The prior training is
2. The system of claim 1 , comprising jointly training each of the plurality of decoder artificial neural networks in combination with the encoder artificial neural network.

The prior training is
jointly training a subset of the plurality of decoder artificial neural networks in combination with the encoder artificial neural network;
freezing the encoder artificial neural network;
separately training each of the plurality of decoder artificial neural networks in combination with the frozen encoder artificial neural network;
2. The system of claim 1 , comprising:

A system as claimed in any preceding claim, wherein the memory comprises an array of cells.

6. The encoder artificial neural network of claim 1 , wherein the encoder artificial neural network receives an input sequence, and each of the plurality of decoder artificial neural networks provides an output corresponding to each input of the input sequence. The system described in paragraph.

The system of any one of claims 1-6 , wherein said each of said plurality of decoder artificial neural networks receives an auxiliary input, and said output is further based on said auxiliary input.

A method performed by a system comprising:
comprising jointly training each of a plurality of decoder artificial neural networks in combination with an encoder artificial neural network;
the encoder artificial neural network is adapted to receive an input and provide an encoded output to a memory based on the input;
each of the plurality of decoder artificial neural networks receiving encoded input from memory and providing a respective output based on the encoded input ;
A method, wherein the encoder artificial neural network is pre-trained for at least a sequence recall task and a reverse recall task to simultaneously improve verification accuracy of the sequence recall decoder artificial neural network and the reverse recall decoder artificial neural network.

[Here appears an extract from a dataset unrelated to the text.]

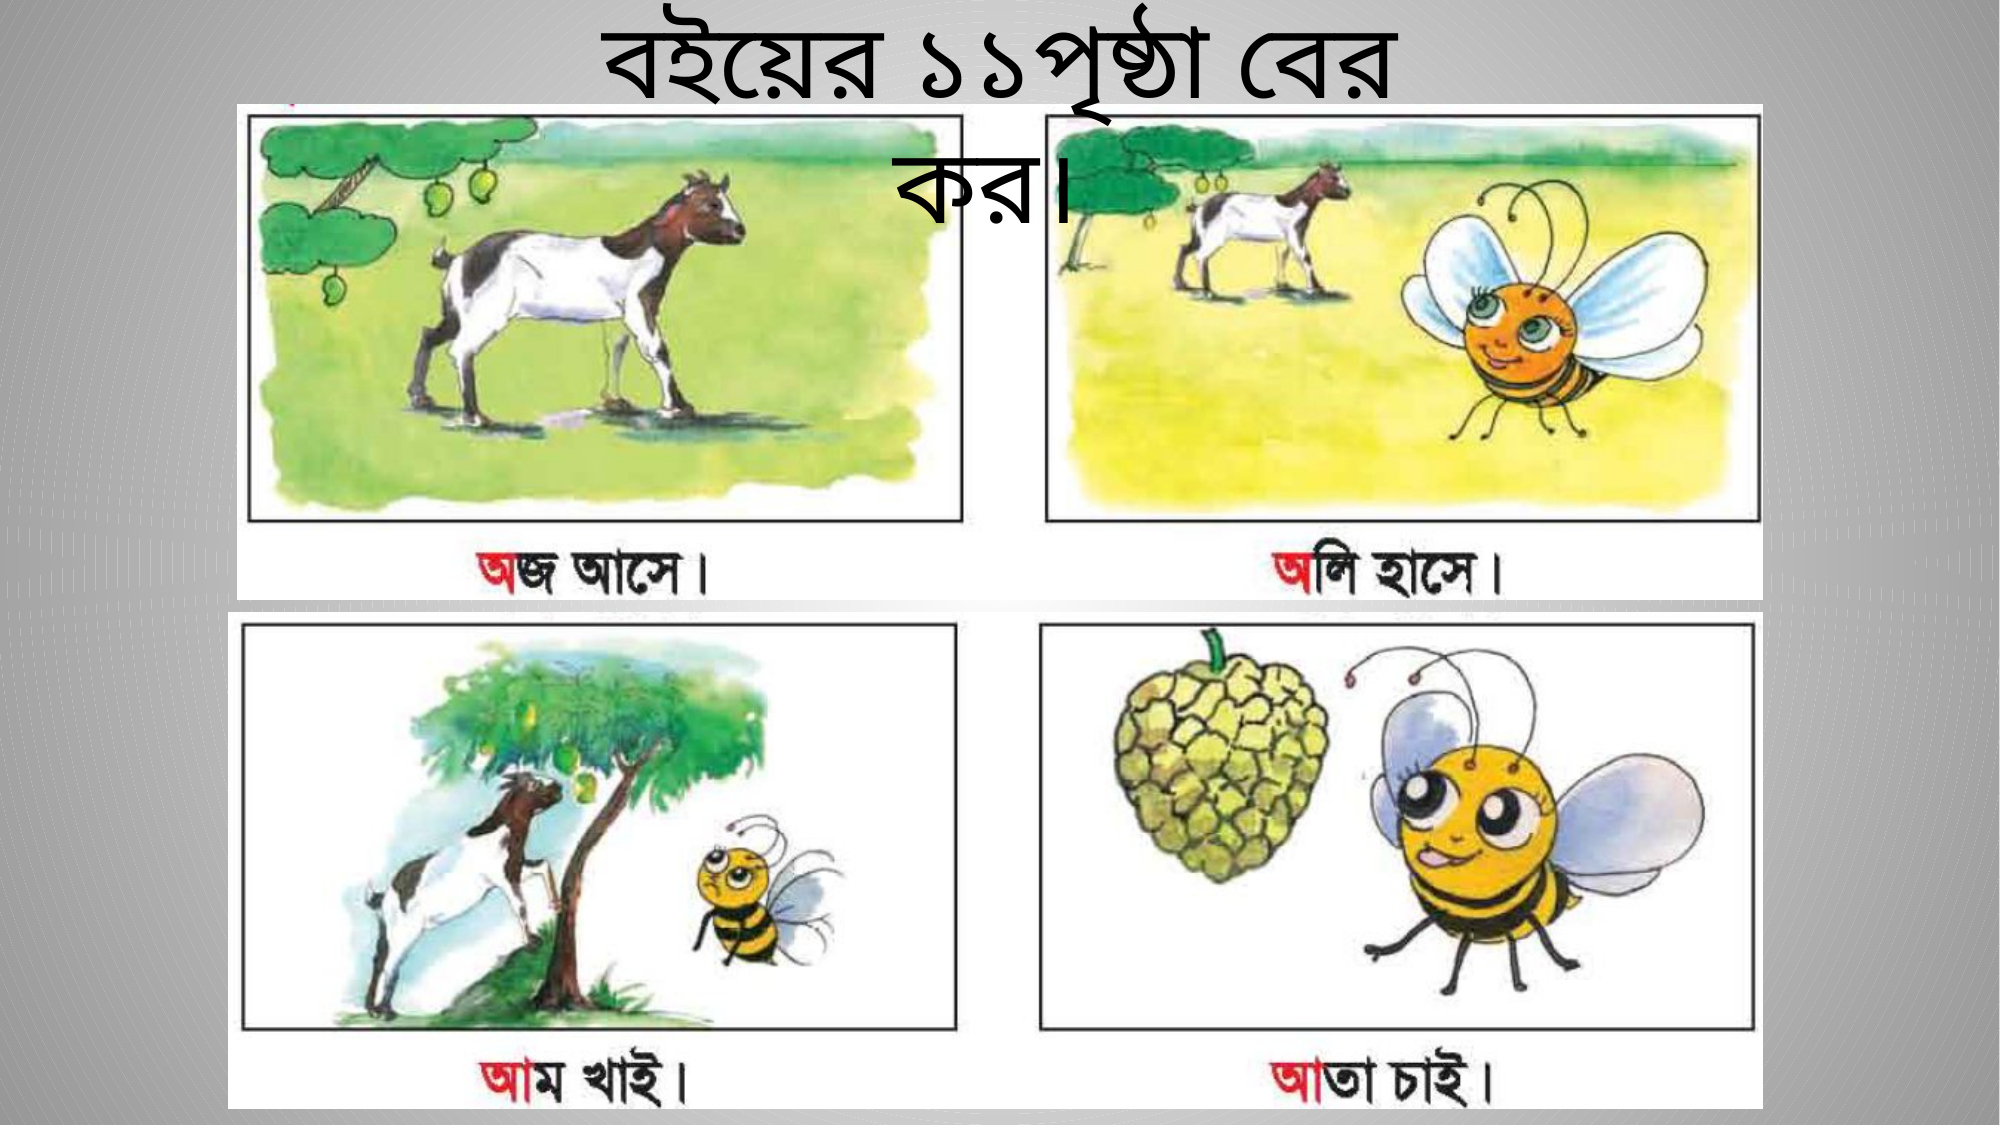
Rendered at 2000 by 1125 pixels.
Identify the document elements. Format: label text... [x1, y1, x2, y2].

text_box বইয়ের ১১পৃষ্ঠা বের কর। [562, 0, 1438, 103]
picture [236, 104, 1763, 601]
picture [228, 612, 1763, 1110]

A method performed by a system comprising jointly training a subset of a plurality of decoder artificial neural networks in combination with an encoder artificial neural network, comprising:
the encoder artificial neural network is adapted to receive an input and provide an encoded output to a memory based on the input;
each of the plurality of decoder artificial neural networks receiving encoded input from memory and providing a respective output based on the encoded input ;
wherein the encoder artificial neural network is pre-trained for at least a sequence recall task and a reverse recall task to simultaneously improve the verification accuracy of the sequence recall decoder artificial neural network and the reverse recall decoder artificial neural network;
The method includes
freezing the encoder artificial neural network;
separately training each of the plurality of decoder artificial neural networks in combination with the frozen encoder artificial neural network;
The method further comprising:

A computer program, comprising program code means adapted to perform the method of claim 8 or 9 when said program is run on a computer.